Selon les conclusions préliminaires de l’audit, ces 507 agents n’ont ni dossier individuel, ni cadre statutaire clairement défini, ni base réglementaire documentée. Autrement dit, ils n’existent pas sur le plan administratif, alors même qu’ils figurent dans les charges salariales de la mairie. Cette anomalie révèle un défaut structurel de gestion des ressources humaines, qui dépasse le simple désordre administratif pour s’apparenter à une défaillance systémique.

Des rémunérations non conformes aux grilles réglementaires

L’audit souligne également un second problème, d’ordre budgétaire cette fois. Une majorité de ces agents percevraient des rémunérations non conformes aux grilles réglementaires, souvent supérieures aux plafonds prévus par les textes. La situation combine donc deux irrégularités majeures : l’absence de base administrative et des niveaux de rémunération atypiques. Ce double écart, juridique et financier, pèse lourdement sur l’équilibre de la commune.

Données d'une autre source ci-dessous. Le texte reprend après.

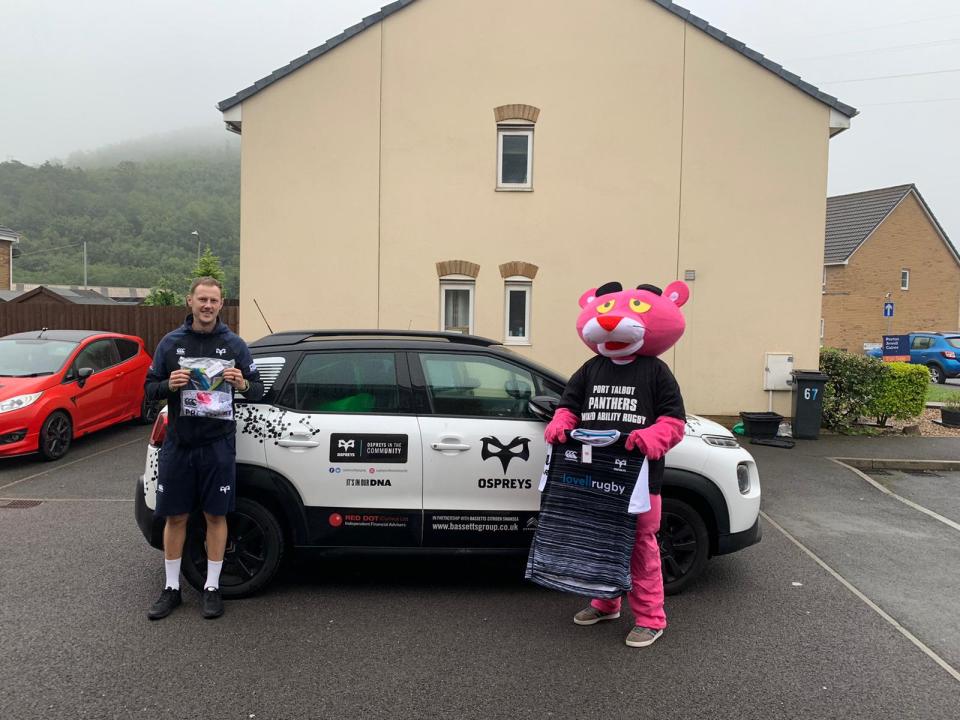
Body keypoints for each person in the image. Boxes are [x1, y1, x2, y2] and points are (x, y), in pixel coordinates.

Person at [542, 280, 689, 647]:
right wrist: (561, 423)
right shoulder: (591, 368)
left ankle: (651, 618)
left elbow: (674, 422)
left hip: (639, 479)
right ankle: (606, 603)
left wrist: (652, 437)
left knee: (641, 547)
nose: (610, 324)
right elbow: (568, 405)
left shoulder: (656, 372)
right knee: (599, 541)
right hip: (594, 475)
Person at [144, 277, 263, 620]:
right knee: (175, 516)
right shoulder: (171, 343)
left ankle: (212, 587)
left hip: (217, 445)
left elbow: (258, 390)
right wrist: (169, 384)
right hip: (179, 445)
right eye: (202, 300)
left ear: (221, 304)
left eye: (213, 300)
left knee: (215, 515)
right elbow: (149, 389)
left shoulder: (234, 345)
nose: (207, 306)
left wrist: (242, 383)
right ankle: (171, 589)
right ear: (190, 301)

Les premières estimations font apparaître un chiffre particulièrement préoccupant : près de 90 % du budget municipal serait consacré aux salaires. Une telle proportion laisse très peu de marges pour les dépenses d’investissement, l’entretien des infrastructures, les services publics de proximité ou les projets structurants. Dans ces conditions, la collectivité fonctionne davantage comme un système de distribution de revenus que comme un outil de développement local.

Reconnaissance officielle d’un désordre accumulé

La décision de convoquer les 507 agents devant la Commission administrative paritaire constitue une étape importante. Elle marque la reconnaissance officielle d’un désordre accumulé au fil des années. Toutefois, la procédure s’annonce complexe, puisque les dossiers à examiner sont précisément ceux qui n’existent pas. L’administration devra donc, dans un premier temps, reconstituer les parcours et les situations individuelles, avant toute décision de régularisation ou de retrait.

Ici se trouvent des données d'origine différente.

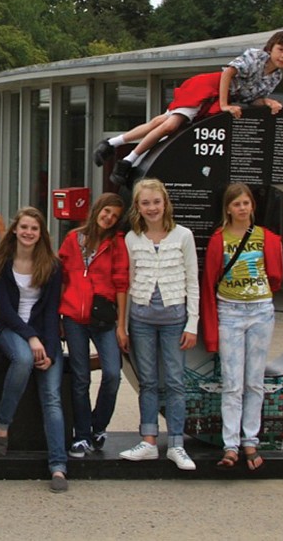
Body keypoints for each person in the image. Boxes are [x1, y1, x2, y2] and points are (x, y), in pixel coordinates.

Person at [96, 30, 283, 186]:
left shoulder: (276, 76)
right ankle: (127, 161)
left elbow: (253, 99)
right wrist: (224, 105)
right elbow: (228, 73)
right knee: (171, 125)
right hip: (208, 88)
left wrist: (267, 102)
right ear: (271, 47)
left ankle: (111, 143)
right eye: (281, 50)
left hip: (221, 98)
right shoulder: (256, 56)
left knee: (160, 122)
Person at [0, 208, 69, 493]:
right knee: (21, 359)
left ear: (40, 233)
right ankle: (2, 422)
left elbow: (50, 314)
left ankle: (58, 467)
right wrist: (31, 339)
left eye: (34, 228)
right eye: (24, 227)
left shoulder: (52, 266)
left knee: (52, 397)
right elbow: (6, 312)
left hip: (44, 336)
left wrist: (49, 350)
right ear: (15, 230)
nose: (28, 233)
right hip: (11, 331)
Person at [118, 178, 199, 471]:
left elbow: (193, 280)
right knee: (148, 382)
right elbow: (126, 283)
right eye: (145, 203)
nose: (152, 208)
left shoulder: (183, 236)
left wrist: (193, 324)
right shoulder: (132, 239)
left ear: (165, 203)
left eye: (156, 202)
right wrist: (123, 326)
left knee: (175, 381)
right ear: (138, 207)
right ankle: (149, 440)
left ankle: (176, 443)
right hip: (141, 320)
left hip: (175, 320)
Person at [200, 184, 282, 472]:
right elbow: (210, 279)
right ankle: (231, 444)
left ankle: (251, 439)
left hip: (260, 310)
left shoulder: (267, 238)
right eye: (237, 204)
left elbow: (275, 276)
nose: (242, 208)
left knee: (254, 380)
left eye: (246, 203)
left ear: (252, 206)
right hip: (230, 311)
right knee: (232, 382)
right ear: (228, 209)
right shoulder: (219, 240)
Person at [57, 192, 128, 458]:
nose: (109, 218)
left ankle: (99, 425)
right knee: (81, 378)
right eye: (106, 211)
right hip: (74, 316)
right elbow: (62, 278)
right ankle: (82, 435)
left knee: (112, 373)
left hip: (104, 318)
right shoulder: (74, 238)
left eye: (115, 216)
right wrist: (57, 316)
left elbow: (122, 283)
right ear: (98, 209)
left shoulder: (117, 243)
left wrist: (121, 325)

Au-delà du cas particulier de Port-Gentil, cette affaire met en évidence des problématiques plus larges de gouvernance locale. Dans plusieurs collectivités africaines, la masse salariale absorbe une part disproportionnée des budgets, au détriment de l’investissement public. L’absence de systèmes fiables de gestion des effectifs, combinée à des pratiques d’intégration peu encadrées, favorise l’émergence de situations similaires, souvent tolérées pour des raisons sociales ou politiques.

L’audit interne n’en est qu’à ses premières conclusions

La situation actuelle pose donc un dilemme à la nouvelle équipe municipale. Une régularisation massive alourdirait encore les charges budgétaires, tandis qu’une réduction brutale des effectifs pourrait provoquer des tensions sociales importantes. Entre exigence de conformité administrative, impératif de soutenabilité financière et réalité sociale locale, la marge de manœuvre apparaît étroite.

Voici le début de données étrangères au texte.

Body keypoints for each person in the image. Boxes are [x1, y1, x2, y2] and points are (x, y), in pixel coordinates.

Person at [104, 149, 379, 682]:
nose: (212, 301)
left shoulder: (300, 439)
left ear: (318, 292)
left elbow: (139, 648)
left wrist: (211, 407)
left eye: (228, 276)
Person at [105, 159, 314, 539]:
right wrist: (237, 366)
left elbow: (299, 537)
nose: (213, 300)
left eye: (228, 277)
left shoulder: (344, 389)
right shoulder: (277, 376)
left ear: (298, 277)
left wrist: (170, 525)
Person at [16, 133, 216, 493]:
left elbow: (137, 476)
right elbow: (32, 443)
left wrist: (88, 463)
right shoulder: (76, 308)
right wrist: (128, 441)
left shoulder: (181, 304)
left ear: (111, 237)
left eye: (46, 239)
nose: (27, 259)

L’audit interne n’en est qu’à ses premières conclusions, mais il révèle déjà l’ampleur du chantier à venir. Pour la municipalité, l’enjeu dépasse la simple mise en conformité de dossiers individuels. Il s’agit désormais de reconstruire une administration capable de fonctionner selon des règles claires, de maîtriser sa masse salariale et de restaurer la confiance des contribuables. Dans ce dossier, les décisions qui seront prises dans les prochains mois pourraient redéfinir durablement le modèle de gestion de la commune.